◆ To be done: Return verbatim every line of the listing from the line containing "collection date: 1972-06-03" through the final line, inclusive.
-- Begin Information shown --
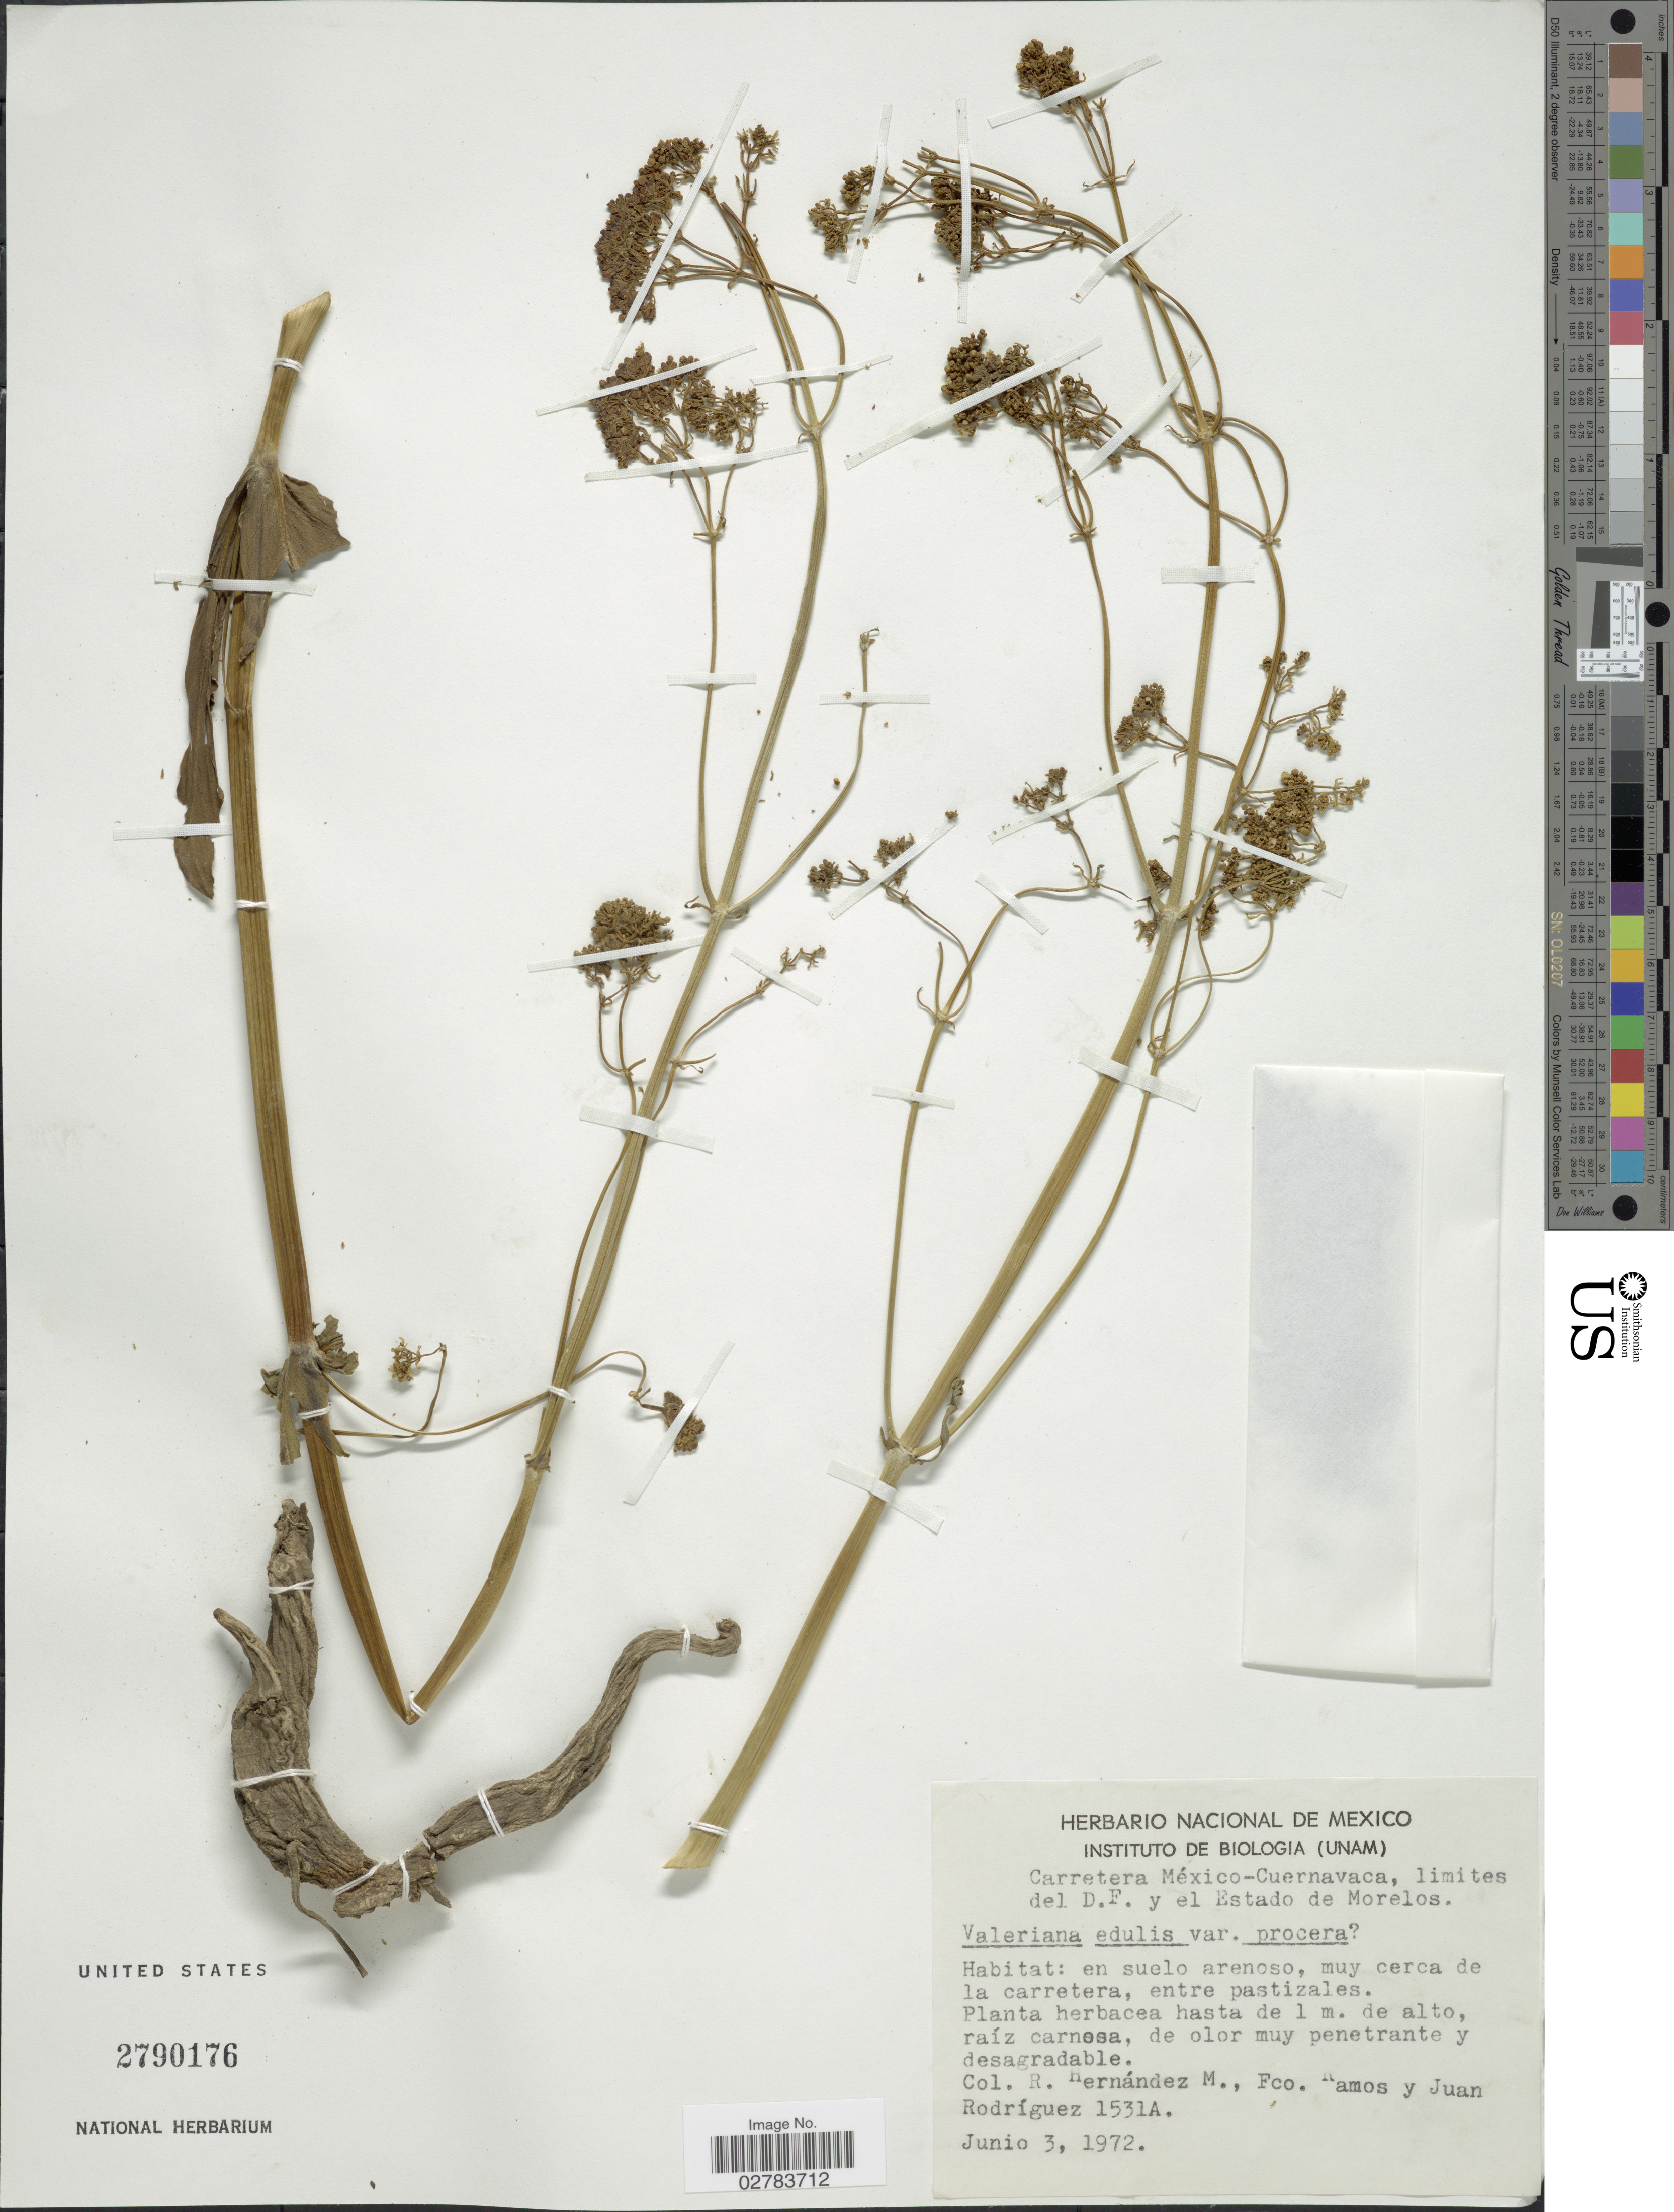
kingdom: Plantae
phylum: Tracheophyta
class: Magnoliopsida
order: Dipsacales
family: Caprifoliaceae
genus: Valeriana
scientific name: Valeriana edulis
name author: Nutt.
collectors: R. Hernández M., F. Ramos & J. Rodriguez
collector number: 1531A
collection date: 1972-06-03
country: Mexico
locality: Carretera México - Cuernavaca, limites del D.F. y el Estado de Morelos.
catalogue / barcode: US 2790176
-- End Information shown --
◆ Answer below:
collection date: 1972-06-03
country: Mexico
locality: Carretera México - Cuernavaca, limites del D.F. y el Estado de Morelos.
catalogue / barcode: US 2790176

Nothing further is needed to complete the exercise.